Two Cents on the new Industrial Property Law

Maximiliano Santa Cruz Scantlebury
National Director of the National Institute of Industrial Property – INAPI

The National Institute of Industrial Property (INAPI) is promoting the substitution of the current Industrial Property number 19.039 by a modern regulation which allows simple, faster and lower cost procedures on trademarks, patents and industrial designs.

The bill seeks to encourage innovation, knowledge transfer and allow consumers to discriminate products and services on a better way. I want to provide two cases, one related to trademarks and another to industrial design. The bill has contemplated the trademark expiration arguing the lack of real and effective use by the owner right or a third party with his consent in the national territory; this rectification pretends to guarantee the indissolubility link between the trademark, the object to be distinguished and the purpose in the market.

With such proposal, INAPI seeks to prevent the blocking on the trademark protection system due to the registry of simple formal rights producing saturation as well; in this way, we avoid the registration of trademarks with no intention to be used in the market and generating blocking for new entrants. The bill forces the registrant to properly use the trademark, with the aim to assure that every register counts with a product or service effectively traded in the market, notwithstanding that might be valid reasons to justify not using it.

In this manner, the owner right will fall into an expiration causal whether has been passed five years from the date of concession and the trademark has not been used in a real and effective way within national territory to distinguish the products or services for which has been granted; or in the case if such using has been uninterruptedly suspended during the same span.

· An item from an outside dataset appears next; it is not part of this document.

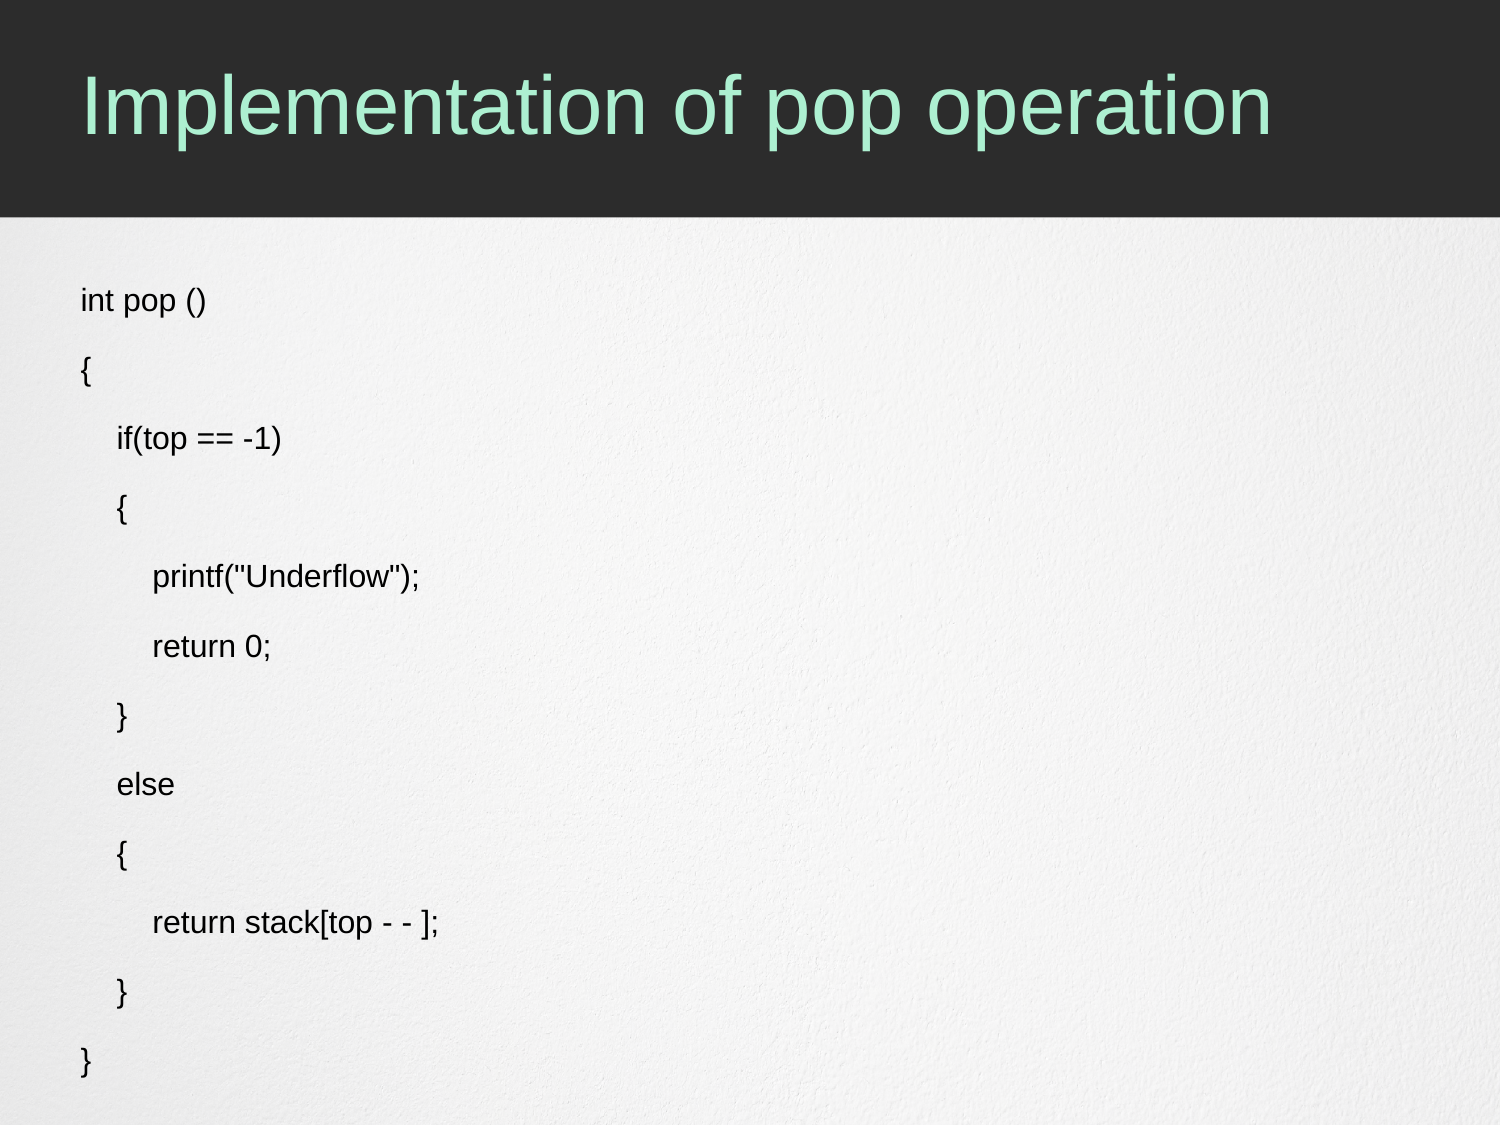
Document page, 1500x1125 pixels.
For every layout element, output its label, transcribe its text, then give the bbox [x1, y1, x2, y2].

title Implementation of pop operation [65, 0, 1500, 216]
list int pop () { if(top == -1) { printf("Underflow"); return 0; } else { return stack[top - - ]; } } [65, 253, 1466, 1094]
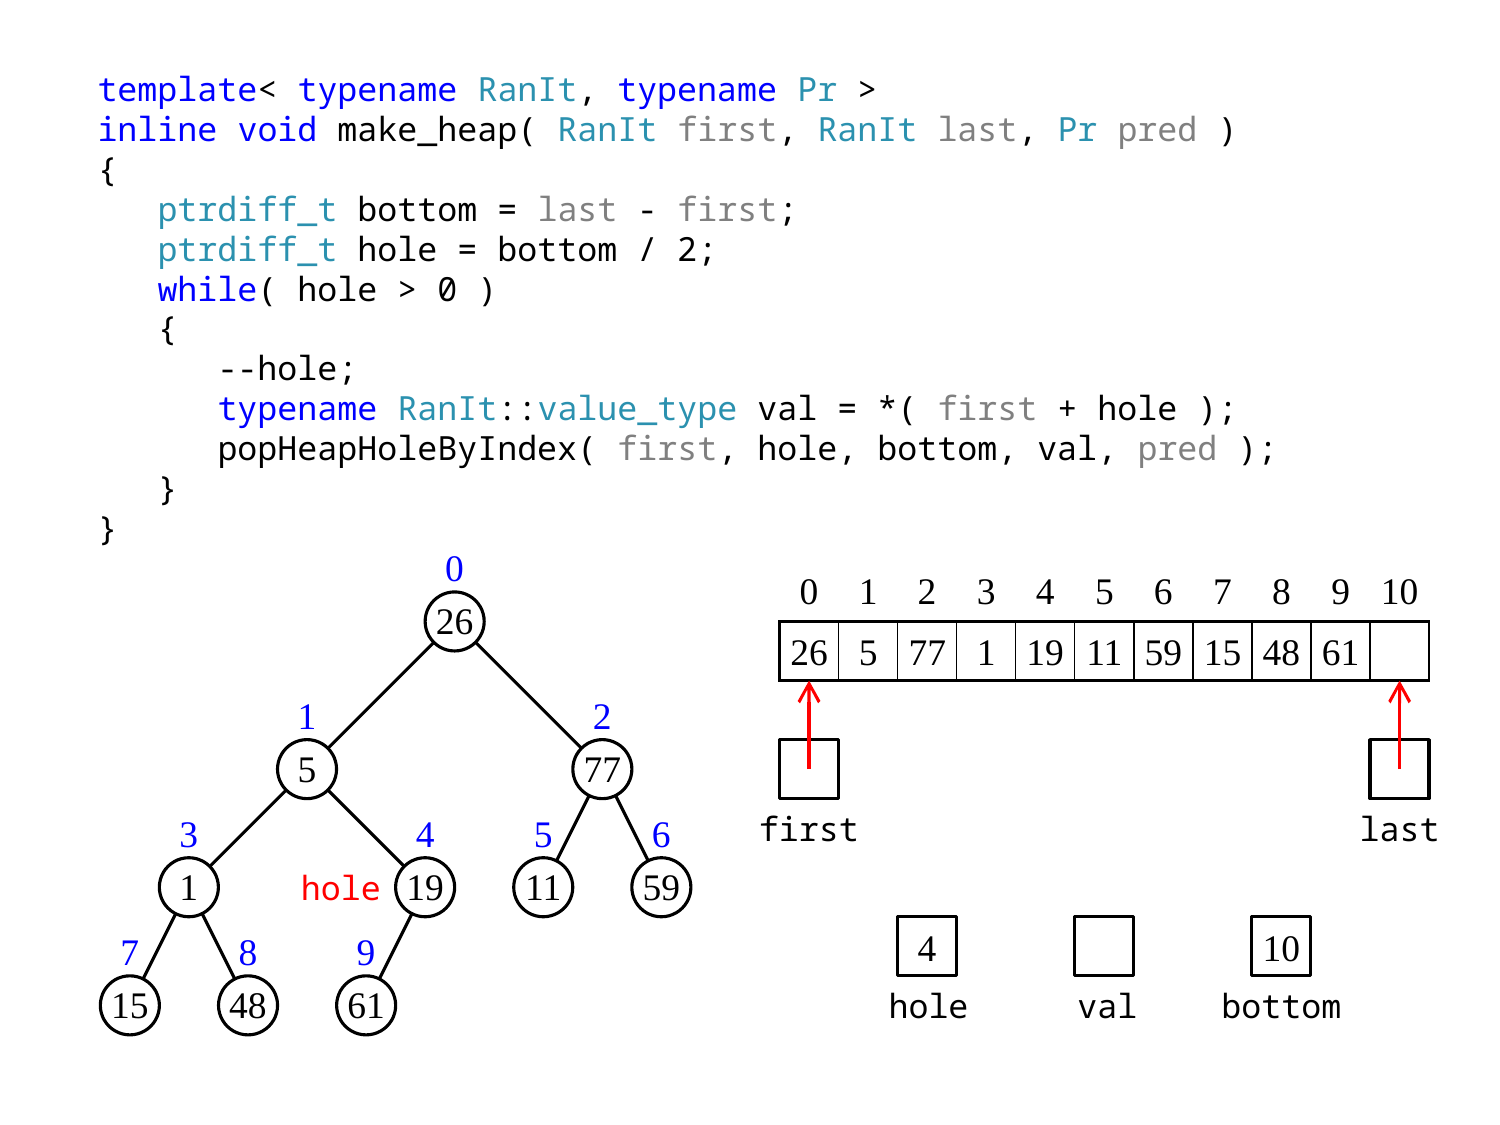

The requirement of using is a demand that almost all countries consider in their trademark legislation. Chile is lagging on this issue and the bill goal is to prevent not using trademarks to impede the introduction of firms willing to use new denomination, either similar or identical, creating a barrier for competitors. In other words, the trademark registration must effectively reflect the reality on the market, because favors free competition and the creation of new businesses.

In the case of industrial design, the current legislation does not favor the national inventors and designers. The industrial design protects the appearances of functional objects, by its form, geometric configuration, and ornamentation or by their combination. Currently the legal proceeding for obtaining the industrial design is performed according to the applicable rules of invention patent; by other meaning, it uses time limit and formalities which are not fitting with his nature. As consequent it has a larger cost and longer processing time, which in many cases exceeds two years, making them a useless tool to foster those kinds of creations in our country. The industrial design is an intangible asset with a short useful life which is easy to copy; therefore a granting procedure as the present does not fit with its nature.

Hence the bill establishes a new procedure with the goal to stimulate the effectiveness on the legal proceeding and by this way adjusts to the needs of national inventors and designers. Having an expedited system for such rights is remarkably important if the aim is supporting entrepreneurs and innovators to protect their creations; therefore these modifications on the new bill are essential to benefit the applicants.